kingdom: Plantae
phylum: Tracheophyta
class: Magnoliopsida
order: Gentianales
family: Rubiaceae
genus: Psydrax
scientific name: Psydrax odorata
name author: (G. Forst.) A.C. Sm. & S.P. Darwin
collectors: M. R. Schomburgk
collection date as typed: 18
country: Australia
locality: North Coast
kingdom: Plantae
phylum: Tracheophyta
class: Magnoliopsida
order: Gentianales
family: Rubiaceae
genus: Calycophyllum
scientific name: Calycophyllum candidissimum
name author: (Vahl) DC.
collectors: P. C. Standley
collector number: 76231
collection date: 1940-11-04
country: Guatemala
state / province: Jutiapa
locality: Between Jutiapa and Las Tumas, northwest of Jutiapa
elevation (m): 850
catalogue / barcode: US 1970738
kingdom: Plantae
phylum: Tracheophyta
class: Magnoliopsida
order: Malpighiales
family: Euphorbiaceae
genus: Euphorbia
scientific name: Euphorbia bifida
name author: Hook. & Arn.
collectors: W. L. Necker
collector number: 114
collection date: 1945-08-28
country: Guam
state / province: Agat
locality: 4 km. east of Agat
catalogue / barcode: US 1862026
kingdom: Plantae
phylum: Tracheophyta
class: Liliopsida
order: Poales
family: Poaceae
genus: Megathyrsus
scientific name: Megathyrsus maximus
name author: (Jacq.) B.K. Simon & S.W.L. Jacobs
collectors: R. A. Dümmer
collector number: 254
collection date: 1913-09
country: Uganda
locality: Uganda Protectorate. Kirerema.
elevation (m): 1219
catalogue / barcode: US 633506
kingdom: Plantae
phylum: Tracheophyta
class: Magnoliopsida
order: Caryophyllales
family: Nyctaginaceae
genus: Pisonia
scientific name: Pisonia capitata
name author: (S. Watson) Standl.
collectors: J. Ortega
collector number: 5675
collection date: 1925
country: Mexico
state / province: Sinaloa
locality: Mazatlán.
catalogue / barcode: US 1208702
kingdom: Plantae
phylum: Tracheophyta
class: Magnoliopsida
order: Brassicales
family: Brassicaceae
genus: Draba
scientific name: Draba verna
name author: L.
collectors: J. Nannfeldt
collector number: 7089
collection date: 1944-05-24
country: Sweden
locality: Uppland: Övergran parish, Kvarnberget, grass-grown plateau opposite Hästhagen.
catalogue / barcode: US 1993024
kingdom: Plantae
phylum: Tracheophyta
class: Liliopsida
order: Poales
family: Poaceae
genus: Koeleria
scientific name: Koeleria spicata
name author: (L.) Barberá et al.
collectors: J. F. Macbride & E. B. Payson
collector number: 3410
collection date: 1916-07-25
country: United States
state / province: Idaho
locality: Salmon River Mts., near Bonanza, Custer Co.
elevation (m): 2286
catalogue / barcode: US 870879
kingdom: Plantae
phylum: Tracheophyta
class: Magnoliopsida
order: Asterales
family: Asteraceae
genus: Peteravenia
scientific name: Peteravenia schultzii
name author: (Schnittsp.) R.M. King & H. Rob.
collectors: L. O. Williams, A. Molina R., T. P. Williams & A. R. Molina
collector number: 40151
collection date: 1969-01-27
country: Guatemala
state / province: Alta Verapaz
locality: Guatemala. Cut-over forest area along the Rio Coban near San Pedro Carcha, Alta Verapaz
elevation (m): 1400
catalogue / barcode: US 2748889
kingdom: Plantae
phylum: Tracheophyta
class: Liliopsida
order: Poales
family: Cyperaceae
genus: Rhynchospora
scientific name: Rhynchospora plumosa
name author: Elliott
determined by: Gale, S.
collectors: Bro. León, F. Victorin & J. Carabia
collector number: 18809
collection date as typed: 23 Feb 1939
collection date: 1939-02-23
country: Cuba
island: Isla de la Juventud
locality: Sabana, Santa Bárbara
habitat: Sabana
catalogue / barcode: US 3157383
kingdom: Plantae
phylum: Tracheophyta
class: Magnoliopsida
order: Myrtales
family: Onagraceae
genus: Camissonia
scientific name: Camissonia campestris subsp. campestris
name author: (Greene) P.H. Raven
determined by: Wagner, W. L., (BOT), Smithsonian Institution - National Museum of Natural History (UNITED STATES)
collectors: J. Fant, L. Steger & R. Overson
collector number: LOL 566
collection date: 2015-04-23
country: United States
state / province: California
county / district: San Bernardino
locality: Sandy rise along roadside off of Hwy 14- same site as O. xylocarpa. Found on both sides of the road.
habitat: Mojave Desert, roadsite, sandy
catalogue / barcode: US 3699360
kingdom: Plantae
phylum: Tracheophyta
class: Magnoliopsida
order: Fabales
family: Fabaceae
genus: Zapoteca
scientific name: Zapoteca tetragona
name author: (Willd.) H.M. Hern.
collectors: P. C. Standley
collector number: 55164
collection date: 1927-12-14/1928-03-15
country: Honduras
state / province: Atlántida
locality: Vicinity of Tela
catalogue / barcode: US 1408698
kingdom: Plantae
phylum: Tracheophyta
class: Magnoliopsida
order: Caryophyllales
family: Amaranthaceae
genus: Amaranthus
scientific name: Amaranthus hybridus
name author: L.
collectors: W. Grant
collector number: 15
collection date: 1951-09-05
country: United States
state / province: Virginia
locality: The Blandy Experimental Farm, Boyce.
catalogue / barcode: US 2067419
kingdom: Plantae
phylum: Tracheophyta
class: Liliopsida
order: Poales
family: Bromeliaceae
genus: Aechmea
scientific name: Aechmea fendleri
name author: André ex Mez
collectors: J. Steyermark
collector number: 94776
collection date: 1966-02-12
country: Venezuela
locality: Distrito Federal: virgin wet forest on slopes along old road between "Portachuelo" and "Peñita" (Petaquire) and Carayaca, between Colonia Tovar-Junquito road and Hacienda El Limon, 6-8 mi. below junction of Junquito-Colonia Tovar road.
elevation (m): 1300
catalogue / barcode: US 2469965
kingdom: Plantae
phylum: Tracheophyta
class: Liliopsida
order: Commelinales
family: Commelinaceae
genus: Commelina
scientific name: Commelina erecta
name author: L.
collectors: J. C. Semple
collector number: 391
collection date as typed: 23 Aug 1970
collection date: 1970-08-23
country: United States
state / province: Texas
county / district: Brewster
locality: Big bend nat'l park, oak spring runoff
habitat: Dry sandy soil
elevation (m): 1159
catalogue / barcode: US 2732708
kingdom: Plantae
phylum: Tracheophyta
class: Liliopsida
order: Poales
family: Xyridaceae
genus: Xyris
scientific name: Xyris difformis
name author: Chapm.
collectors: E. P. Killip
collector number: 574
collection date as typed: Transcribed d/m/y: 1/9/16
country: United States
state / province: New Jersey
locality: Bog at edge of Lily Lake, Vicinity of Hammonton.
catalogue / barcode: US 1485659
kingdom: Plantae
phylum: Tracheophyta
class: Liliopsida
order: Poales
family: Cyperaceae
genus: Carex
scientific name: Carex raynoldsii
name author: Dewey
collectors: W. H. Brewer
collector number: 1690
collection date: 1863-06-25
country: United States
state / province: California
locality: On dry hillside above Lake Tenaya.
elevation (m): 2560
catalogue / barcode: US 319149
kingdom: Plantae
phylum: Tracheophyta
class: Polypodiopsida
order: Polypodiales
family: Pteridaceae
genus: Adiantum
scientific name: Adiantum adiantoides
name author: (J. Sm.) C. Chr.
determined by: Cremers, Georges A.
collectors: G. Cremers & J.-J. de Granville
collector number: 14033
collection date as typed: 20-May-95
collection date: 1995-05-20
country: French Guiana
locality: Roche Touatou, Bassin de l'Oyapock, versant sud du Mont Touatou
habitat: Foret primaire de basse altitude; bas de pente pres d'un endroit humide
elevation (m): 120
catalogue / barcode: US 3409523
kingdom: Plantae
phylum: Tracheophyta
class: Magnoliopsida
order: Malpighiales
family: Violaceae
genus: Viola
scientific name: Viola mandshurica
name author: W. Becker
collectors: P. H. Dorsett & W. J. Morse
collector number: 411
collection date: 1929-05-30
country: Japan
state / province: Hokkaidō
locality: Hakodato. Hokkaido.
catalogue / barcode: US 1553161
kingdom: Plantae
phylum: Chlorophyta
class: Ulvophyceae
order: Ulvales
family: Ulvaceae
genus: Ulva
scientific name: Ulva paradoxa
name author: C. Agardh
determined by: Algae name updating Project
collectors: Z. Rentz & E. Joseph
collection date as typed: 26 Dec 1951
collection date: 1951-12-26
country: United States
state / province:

********

Lay out everything from the first line of the rows down to and including the line containing "locality: North Coast" as a JSON list of strings, one string per line, with blank lines left out.

[
  "kingdom: Plantae",
  "phylum: Tracheophyta",
  "class: Magnoliopsida",
  "order: Gentianales",
  "family: Rubiaceae",
  "genus: Psydrax",
  "scientific name: Psydrax odorata",
  "name author: (G. Forst.) A.C. Sm. & S.P. Darwin",
  "collectors: M. R. Schomburgk",
  "collection date as typed: 18",
  "country: Australia",
  "locality: North Coast"
]